The opening of Torsion, and the programme, was somewhat unoriginal. All the dancers were on stage, a spotlight on one or two at a time as the movement of their arms and torso was incredibly abstract. This went on for a while and I had a very firm sense of the familiarity of this choreography and so it was not quite as captivating as I felt it was supposed to be. Luckily, it was the very beginning and so could quickly be forgotten.


Torsion and Alpha made up the first half, and despite being by different choreographers, the movement style in both was very similar. The two pieces were very calm, thoughtful and sober, based significantly on duets. The variation was in the lighting, costume and music rather than in the movement. Independently, both boast captivating choreography, but alongside each other, it felt slightly flat.

Cemerek’s Void really stole the show.
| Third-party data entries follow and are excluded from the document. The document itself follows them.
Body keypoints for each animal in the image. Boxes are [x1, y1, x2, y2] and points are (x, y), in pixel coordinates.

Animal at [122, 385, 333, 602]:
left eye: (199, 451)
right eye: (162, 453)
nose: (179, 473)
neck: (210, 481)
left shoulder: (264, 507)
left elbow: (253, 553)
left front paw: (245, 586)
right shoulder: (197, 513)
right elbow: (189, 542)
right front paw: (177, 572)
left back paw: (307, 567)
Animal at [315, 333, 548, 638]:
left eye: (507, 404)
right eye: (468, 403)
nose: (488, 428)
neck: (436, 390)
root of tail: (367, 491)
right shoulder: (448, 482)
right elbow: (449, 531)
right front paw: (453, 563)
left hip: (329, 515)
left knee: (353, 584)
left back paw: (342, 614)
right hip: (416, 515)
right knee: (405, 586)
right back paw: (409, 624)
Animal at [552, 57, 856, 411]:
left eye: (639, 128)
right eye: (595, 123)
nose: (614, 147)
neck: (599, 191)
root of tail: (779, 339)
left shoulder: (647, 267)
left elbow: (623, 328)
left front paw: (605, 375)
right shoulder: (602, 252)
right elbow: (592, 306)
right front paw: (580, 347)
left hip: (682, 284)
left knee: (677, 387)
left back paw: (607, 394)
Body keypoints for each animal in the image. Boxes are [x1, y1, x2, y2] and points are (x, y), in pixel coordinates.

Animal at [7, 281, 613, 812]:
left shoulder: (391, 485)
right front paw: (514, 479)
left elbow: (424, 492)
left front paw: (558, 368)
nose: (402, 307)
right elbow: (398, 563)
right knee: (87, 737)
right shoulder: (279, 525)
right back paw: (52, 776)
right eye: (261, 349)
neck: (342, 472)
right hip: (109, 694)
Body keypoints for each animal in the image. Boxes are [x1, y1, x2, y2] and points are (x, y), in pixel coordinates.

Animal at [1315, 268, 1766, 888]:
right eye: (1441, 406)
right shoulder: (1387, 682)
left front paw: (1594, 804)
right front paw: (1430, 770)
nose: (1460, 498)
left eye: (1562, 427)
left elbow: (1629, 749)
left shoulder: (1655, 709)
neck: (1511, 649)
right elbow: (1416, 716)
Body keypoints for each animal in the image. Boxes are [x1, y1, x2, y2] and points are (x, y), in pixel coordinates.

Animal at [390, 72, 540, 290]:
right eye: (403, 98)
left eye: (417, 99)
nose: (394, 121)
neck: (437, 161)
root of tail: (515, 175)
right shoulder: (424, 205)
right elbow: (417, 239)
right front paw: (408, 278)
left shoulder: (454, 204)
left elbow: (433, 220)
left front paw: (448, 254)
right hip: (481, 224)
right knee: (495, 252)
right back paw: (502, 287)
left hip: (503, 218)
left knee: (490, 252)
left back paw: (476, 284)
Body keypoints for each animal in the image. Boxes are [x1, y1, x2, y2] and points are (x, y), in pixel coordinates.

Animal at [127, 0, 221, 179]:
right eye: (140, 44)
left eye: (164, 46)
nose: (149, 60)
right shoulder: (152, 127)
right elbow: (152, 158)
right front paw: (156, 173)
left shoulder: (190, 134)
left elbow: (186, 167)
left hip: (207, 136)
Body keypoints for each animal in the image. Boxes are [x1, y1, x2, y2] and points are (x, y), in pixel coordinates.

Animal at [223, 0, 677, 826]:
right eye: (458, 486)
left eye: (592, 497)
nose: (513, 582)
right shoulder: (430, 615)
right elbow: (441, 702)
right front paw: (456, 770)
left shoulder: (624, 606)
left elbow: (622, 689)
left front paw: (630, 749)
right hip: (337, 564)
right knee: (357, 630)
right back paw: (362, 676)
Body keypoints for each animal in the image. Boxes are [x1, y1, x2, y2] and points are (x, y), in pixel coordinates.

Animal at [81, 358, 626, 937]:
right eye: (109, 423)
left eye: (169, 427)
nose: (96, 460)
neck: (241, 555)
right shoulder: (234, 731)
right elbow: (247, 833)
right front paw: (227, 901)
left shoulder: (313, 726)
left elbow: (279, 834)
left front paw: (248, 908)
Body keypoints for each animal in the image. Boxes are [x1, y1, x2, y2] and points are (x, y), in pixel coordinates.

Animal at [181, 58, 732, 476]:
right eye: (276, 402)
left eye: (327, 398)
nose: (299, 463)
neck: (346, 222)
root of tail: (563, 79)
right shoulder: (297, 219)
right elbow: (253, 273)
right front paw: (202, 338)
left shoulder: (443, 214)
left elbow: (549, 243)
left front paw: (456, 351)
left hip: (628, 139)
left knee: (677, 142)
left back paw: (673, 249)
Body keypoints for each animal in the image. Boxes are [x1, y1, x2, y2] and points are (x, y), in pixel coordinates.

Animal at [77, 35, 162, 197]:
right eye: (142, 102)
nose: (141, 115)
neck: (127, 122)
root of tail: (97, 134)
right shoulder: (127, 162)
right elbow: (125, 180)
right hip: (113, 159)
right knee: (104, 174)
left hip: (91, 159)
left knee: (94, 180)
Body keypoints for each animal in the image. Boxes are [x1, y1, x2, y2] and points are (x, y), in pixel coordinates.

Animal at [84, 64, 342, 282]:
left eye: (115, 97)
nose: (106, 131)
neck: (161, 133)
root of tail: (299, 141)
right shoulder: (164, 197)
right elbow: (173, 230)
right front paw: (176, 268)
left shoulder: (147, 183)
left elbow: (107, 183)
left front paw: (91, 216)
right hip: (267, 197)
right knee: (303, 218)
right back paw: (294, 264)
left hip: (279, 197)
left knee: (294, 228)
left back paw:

Film projection was used throughout the piece, at some moments suggesting a setting, whilst in others simply providing atmosphere. The use of lighting was dynamic and interesting; sometimes the dancers were silhouettes, then a moment later they were brightly lit and at the front of the stage. In Void, there was finally some raw and fearless emotion, the feelings of aggression and power were certainly running high and when the end came with an abrupt black out, I was on the edge of my seat. The most memorable scene was what can only be described as reminiscent of Fight Club. The dancers were throwing themselves and each other across the stage, and there was an incredible moment when Anthony Middleton threw himself through the air, sure of being caught four metres away by another dancer who was stood inches from the edge of the stage. Beautiful.

I can’t promise that you’ll remember this show for the rest of your life, but it is certainly an entertaining and enjoyable evening and I have no doubt at all that The Talent has so much more to offer.